◆ TASK DETAILS
Write out, word for word, every line in the data below from the one containing "Vous vous réveillez avec la mâchoire tend" to the one containing "qualité de la peau.", both of them included.

◆ THE DATA
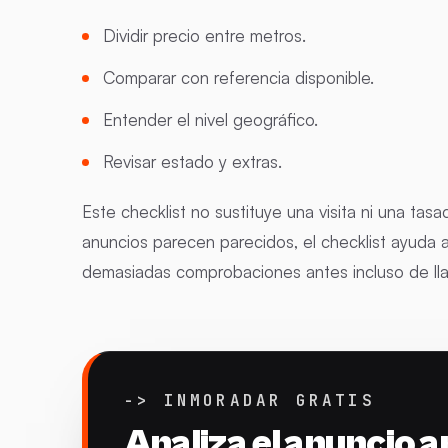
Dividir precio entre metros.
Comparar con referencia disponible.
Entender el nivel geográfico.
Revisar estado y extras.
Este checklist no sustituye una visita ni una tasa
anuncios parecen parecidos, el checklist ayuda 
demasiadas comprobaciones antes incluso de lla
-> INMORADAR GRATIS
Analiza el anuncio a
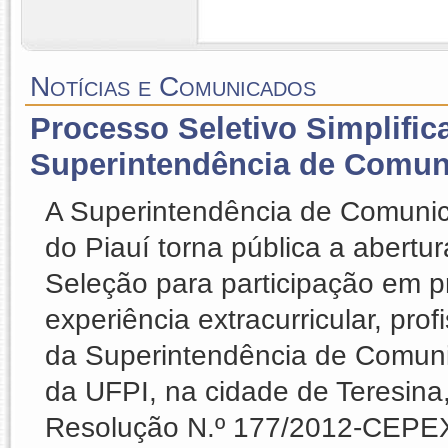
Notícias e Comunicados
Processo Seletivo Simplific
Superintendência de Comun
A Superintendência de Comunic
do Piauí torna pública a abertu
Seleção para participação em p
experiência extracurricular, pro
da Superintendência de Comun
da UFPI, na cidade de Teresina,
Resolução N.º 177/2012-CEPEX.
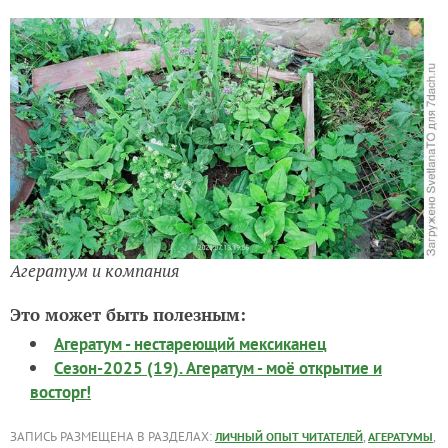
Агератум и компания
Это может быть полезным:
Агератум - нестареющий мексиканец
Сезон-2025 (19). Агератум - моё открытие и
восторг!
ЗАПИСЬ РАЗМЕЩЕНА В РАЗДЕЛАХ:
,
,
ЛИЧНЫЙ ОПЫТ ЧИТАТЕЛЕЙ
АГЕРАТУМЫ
* * *
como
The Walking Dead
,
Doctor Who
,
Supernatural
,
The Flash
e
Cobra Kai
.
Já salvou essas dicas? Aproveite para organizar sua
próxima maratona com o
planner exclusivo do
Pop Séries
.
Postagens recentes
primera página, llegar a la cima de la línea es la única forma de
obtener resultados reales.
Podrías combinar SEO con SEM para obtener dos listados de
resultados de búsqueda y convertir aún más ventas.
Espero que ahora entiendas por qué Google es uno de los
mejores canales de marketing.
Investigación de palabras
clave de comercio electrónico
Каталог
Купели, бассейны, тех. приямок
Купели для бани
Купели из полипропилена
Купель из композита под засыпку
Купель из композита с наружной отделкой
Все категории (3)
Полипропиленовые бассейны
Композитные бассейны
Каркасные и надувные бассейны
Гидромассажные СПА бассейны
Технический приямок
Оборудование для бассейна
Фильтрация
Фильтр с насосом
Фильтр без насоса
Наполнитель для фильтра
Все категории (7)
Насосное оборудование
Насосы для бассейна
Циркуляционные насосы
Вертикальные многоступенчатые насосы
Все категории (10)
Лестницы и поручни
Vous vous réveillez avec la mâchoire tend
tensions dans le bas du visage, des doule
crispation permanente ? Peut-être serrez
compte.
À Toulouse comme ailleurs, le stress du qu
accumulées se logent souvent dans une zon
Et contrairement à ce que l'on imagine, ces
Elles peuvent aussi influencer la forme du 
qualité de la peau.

◆ YOUR SOLUTION
Vous vous réveillez avec la mâchoire tend
tensions dans le bas du visage, des doule
crispation permanente ? Peut-être serrez
compte.
À Toulouse comme ailleurs, le stress du qu
accumulées se logent souvent dans une zon
Et contrairement à ce que l'on imagine, ces
Elles peuvent aussi influencer la forme du 
qualité de la peau.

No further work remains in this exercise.